Questions that didn’t have to be answered. Blessedly the door opened behind them; another guest arrived, and another. The blanket of civility descended. It was a dinner party! No one had to account for their souls.





sixteen





“I’M HAVING DINNER with Dennis tonight,” Kyle informed Van with casual indifference. He was still at the office, in front of his computer, his eyes bleary from the hours of emailing his practice now required. It was so much cheaper to consult with patients online, there was no way the insurance company would allow him to require office visits when a few keystrokes would do. It didn’t mean less work of course—it meant more patients, given less care.
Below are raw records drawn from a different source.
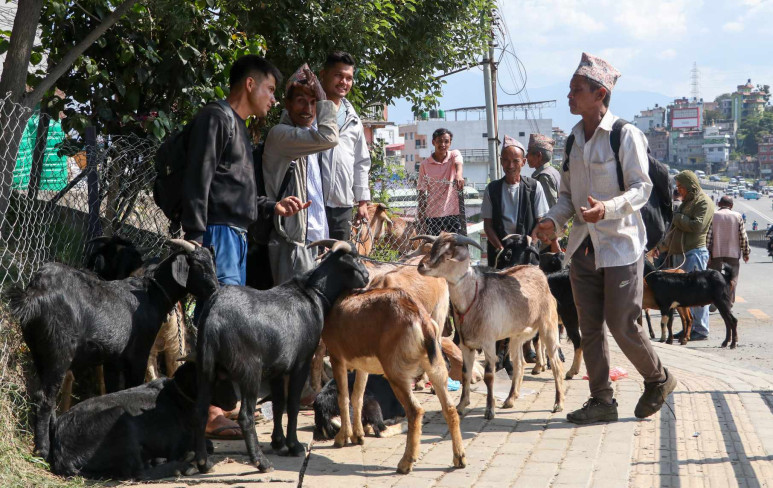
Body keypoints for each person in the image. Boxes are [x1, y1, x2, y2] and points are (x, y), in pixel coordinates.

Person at [533, 52, 675, 424]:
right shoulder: (572, 142)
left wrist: (608, 209)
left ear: (600, 94)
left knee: (622, 323)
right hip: (582, 247)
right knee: (589, 327)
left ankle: (658, 378)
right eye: (569, 89)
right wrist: (551, 221)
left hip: (621, 245)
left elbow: (641, 188)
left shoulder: (624, 135)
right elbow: (567, 198)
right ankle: (602, 400)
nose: (569, 96)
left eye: (576, 90)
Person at [182, 55, 307, 440]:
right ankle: (208, 413)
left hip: (234, 234)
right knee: (214, 323)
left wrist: (273, 206)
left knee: (228, 327)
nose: (273, 98)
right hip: (216, 236)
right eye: (270, 89)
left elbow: (238, 196)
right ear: (250, 85)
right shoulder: (216, 118)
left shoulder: (239, 128)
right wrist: (196, 238)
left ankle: (220, 407)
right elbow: (198, 179)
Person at [263, 65, 339, 285]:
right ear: (287, 104)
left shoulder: (306, 135)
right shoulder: (281, 135)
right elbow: (330, 138)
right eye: (301, 101)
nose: (308, 108)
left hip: (316, 242)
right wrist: (325, 97)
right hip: (293, 244)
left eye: (314, 102)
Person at [318, 52, 372, 241]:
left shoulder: (353, 119)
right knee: (310, 262)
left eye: (349, 78)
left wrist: (362, 202)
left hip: (342, 205)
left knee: (339, 262)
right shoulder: (307, 110)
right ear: (323, 74)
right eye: (339, 75)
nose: (344, 82)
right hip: (311, 202)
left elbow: (361, 162)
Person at [659, 171, 714, 340]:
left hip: (694, 253)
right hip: (680, 253)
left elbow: (697, 226)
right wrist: (661, 247)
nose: (679, 190)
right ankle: (688, 328)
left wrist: (677, 217)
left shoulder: (704, 202)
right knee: (683, 296)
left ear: (691, 186)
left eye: (682, 187)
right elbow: (675, 230)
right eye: (678, 187)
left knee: (697, 293)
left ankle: (701, 329)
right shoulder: (687, 202)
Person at [482, 135, 549, 266]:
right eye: (506, 160)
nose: (510, 165)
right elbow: (488, 225)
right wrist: (500, 249)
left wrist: (531, 245)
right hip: (500, 253)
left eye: (515, 161)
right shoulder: (492, 189)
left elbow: (540, 222)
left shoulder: (534, 187)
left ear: (523, 162)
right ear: (501, 161)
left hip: (527, 252)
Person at [417, 128, 465, 235]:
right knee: (434, 247)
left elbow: (459, 163)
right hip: (433, 214)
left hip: (452, 212)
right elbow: (421, 191)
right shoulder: (425, 165)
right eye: (439, 141)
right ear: (433, 142)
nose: (443, 144)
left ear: (450, 143)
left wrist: (458, 175)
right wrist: (421, 216)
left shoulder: (453, 155)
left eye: (446, 141)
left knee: (452, 246)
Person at [706, 195, 749, 305]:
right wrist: (745, 252)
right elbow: (743, 237)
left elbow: (708, 237)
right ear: (732, 205)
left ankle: (715, 302)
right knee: (732, 279)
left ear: (719, 204)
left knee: (715, 278)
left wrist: (707, 252)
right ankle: (729, 302)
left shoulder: (713, 215)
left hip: (716, 254)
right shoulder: (737, 216)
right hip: (733, 254)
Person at [526, 133, 561, 208]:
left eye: (528, 152)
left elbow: (550, 208)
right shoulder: (553, 171)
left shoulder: (544, 177)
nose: (526, 157)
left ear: (539, 155)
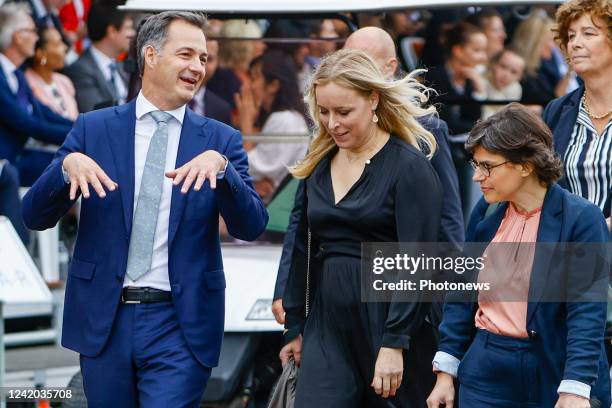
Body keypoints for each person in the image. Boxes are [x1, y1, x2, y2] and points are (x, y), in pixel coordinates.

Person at [22, 11, 268, 407]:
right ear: (150, 56)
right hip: (105, 319)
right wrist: (65, 169)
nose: (197, 67)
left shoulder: (220, 140)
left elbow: (252, 225)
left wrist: (224, 172)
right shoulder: (93, 128)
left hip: (180, 324)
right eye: (186, 54)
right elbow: (34, 216)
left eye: (203, 58)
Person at [279, 48, 443, 407]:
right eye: (323, 112)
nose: (332, 123)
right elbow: (303, 246)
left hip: (390, 320)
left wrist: (394, 341)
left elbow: (418, 261)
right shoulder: (318, 166)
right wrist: (295, 323)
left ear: (373, 100)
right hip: (327, 321)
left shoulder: (408, 168)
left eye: (343, 111)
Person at [272, 26, 464, 325]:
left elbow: (446, 217)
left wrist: (449, 299)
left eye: (362, 60)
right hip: (334, 292)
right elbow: (302, 220)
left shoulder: (425, 130)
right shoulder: (331, 130)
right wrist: (286, 287)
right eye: (346, 58)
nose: (352, 69)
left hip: (393, 291)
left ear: (390, 68)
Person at [427, 104, 611, 408]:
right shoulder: (485, 213)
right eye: (475, 165)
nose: (477, 177)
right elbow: (461, 292)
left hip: (553, 367)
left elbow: (587, 310)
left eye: (488, 166)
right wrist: (446, 371)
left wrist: (576, 387)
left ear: (525, 165)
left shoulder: (582, 218)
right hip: (486, 368)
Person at [543, 0, 611, 229]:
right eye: (571, 36)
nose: (576, 44)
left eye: (588, 33)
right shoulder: (557, 110)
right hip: (570, 253)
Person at [0, 3, 72, 187]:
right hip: (7, 165)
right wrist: (80, 134)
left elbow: (44, 113)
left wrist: (84, 125)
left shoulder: (16, 74)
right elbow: (28, 124)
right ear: (17, 37)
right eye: (32, 31)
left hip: (20, 159)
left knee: (78, 163)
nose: (36, 37)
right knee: (72, 166)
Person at [235, 50, 308, 202]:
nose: (248, 86)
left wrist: (246, 123)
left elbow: (250, 169)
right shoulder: (283, 118)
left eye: (254, 78)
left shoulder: (284, 119)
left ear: (273, 85)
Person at [63, 3, 135, 112]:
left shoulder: (120, 67)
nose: (133, 33)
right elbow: (95, 115)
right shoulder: (80, 70)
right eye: (129, 28)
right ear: (112, 31)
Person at [424, 21, 488, 135]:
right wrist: (483, 128)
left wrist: (479, 92)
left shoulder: (471, 80)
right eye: (477, 50)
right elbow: (447, 124)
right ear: (458, 51)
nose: (483, 57)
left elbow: (473, 120)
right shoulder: (434, 78)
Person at [511, 10, 571, 106]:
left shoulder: (549, 63)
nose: (553, 46)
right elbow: (555, 99)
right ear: (535, 42)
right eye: (550, 41)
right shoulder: (519, 70)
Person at [25, 26, 78, 120]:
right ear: (40, 54)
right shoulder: (27, 84)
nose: (65, 47)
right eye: (58, 44)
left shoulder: (64, 81)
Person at [188, 36, 232, 126]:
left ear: (218, 62)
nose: (200, 67)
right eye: (190, 56)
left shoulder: (221, 109)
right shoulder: (162, 101)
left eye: (209, 59)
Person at [481, 48, 525, 119]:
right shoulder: (481, 80)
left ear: (519, 77)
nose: (506, 75)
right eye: (503, 66)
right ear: (494, 64)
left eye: (514, 72)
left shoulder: (515, 88)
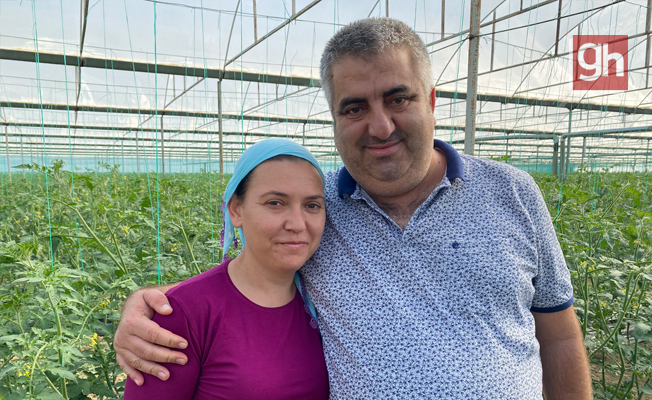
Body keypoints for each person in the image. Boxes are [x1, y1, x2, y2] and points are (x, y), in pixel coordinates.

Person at [114, 18, 592, 399]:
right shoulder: (317, 206)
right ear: (336, 118)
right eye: (355, 107)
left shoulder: (513, 192)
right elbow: (248, 274)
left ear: (429, 101)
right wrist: (154, 306)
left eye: (398, 98)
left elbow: (559, 335)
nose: (380, 126)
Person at [122, 138, 329, 399]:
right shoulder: (183, 315)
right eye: (275, 203)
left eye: (312, 206)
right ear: (236, 209)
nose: (297, 224)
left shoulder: (326, 298)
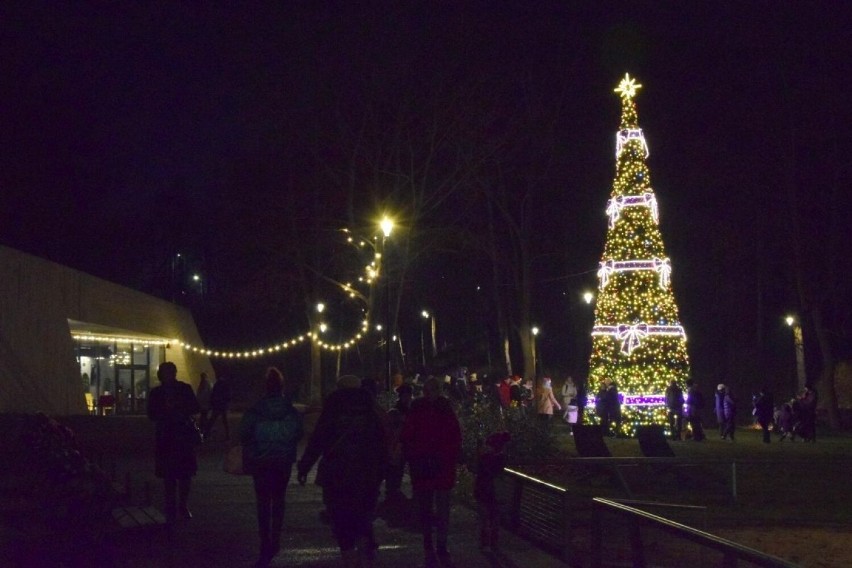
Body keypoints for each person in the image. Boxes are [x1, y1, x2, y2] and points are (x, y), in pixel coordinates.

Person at [297, 375, 388, 567]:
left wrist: (304, 465)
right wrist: (384, 469)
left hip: (337, 471)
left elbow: (318, 439)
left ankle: (349, 555)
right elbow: (382, 440)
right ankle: (365, 548)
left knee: (339, 516)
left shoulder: (333, 407)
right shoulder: (370, 408)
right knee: (364, 512)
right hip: (366, 471)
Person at [240, 367, 304, 567]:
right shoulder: (289, 409)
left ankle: (264, 540)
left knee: (262, 501)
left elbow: (244, 432)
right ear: (281, 387)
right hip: (282, 460)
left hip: (260, 460)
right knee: (278, 499)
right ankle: (275, 537)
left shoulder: (256, 409)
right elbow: (299, 432)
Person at [401, 376, 462, 568]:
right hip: (441, 464)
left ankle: (431, 546)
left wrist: (412, 457)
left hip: (424, 465)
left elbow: (408, 436)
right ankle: (439, 545)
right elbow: (455, 436)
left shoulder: (417, 409)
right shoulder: (445, 409)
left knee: (427, 508)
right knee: (440, 507)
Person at [147, 361, 201, 525]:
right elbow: (152, 414)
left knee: (183, 474)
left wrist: (178, 407)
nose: (169, 375)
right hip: (169, 436)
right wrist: (166, 410)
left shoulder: (182, 389)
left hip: (179, 435)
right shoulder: (158, 393)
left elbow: (195, 407)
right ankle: (173, 506)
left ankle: (181, 505)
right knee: (171, 475)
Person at [474, 431, 510, 552]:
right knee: (494, 517)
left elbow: (478, 468)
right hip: (493, 491)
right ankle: (494, 542)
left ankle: (485, 543)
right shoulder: (501, 459)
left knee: (484, 518)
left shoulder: (485, 458)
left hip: (483, 490)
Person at [384, 383, 413, 504]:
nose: (408, 397)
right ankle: (393, 490)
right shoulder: (399, 410)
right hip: (400, 443)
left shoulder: (406, 408)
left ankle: (393, 490)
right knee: (397, 467)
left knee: (398, 468)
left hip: (404, 443)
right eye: (406, 395)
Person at [206, 375, 232, 440]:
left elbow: (213, 395)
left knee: (212, 420)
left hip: (217, 405)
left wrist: (212, 403)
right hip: (223, 405)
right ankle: (227, 435)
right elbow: (228, 395)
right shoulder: (225, 385)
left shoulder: (216, 385)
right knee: (225, 421)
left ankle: (207, 433)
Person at [196, 372, 212, 436]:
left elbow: (201, 394)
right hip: (205, 403)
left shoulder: (203, 384)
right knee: (204, 416)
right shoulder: (208, 383)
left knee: (203, 417)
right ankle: (205, 430)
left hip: (204, 403)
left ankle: (203, 429)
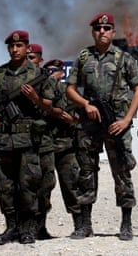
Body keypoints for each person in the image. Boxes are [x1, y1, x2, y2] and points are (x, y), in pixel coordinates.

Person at [66, 13, 138, 241]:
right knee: (86, 172)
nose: (102, 32)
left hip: (116, 123)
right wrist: (85, 104)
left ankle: (126, 223)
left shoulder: (124, 58)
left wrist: (127, 119)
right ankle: (85, 225)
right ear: (93, 32)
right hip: (90, 123)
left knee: (121, 171)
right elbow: (70, 89)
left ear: (113, 32)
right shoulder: (83, 57)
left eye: (107, 28)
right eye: (98, 29)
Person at [0, 30, 57, 245]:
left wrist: (35, 98)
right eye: (11, 46)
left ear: (27, 47)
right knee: (6, 185)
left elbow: (49, 105)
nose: (15, 50)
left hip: (28, 138)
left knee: (28, 184)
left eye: (19, 46)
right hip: (3, 139)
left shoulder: (38, 74)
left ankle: (27, 228)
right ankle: (11, 227)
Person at [43, 59, 84, 238]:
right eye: (48, 71)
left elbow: (80, 118)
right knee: (43, 186)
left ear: (61, 73)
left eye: (54, 71)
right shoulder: (41, 92)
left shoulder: (68, 93)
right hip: (44, 145)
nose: (51, 74)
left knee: (72, 185)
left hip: (66, 145)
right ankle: (39, 226)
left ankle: (80, 224)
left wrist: (72, 121)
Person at [26, 43, 58, 240]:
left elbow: (57, 111)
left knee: (46, 184)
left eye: (32, 57)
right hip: (22, 142)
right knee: (24, 185)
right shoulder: (14, 80)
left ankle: (41, 226)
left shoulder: (49, 83)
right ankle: (22, 228)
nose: (29, 60)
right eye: (27, 56)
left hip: (44, 141)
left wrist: (36, 98)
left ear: (40, 60)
His rage at the failures of the medical system got filed into another corner of his brain while he waited for Van to respond to his announcement.

“You’re having dinner with Dennis? When did this happen?”

“He called this afternoon.”

“And you didn’t think to ask me?”

“I’m asking you now.”

“You’re not asking me, you’re telling me.”

“I’m asking you, that’s why I called, because I’m asking you.” A peeved silence bloomed on the other end of the line. This had been the norm for weeks now, ever since he had, according to Van, “humiliated her” at the dinner party he had insisted on throwing for “his old girlfriend.” The endlessly circular arguments went nowhere, no matter how many times he reminded her that the idea of the dinner party had been hers, she was the one who thought it would be fun, she wanted her friends to meet the baby and she was bored, that was really how the whole thing had come to pass—no part or whole of any discussion or argument mattered.

And he could not, finally, dismiss the spirit if not the letter of her indictment. It wasn’t the fact that he had gotten into an argument with his old girlfriend. It was what they had argued about. The swift if fleet eruption of accusation between himself and Alison had carried too much information, finally. Van could forgive the social faux pas—they had in fact gotten so heated that they were all but yelling at each other—but what Van couldn’t forgive was the fact that Kyle had never told her, even once, of the missionary dreams of his youth. That he had once wanted to go to Ecuador, or Nicaragua, the mountains of Peru, to work in a health clinic. That Alison knew an essential truth about Kyle’s soul that he had never even mentioned to Van. That she had blurted it in front of their peers. These facts informed every corner of their lives now.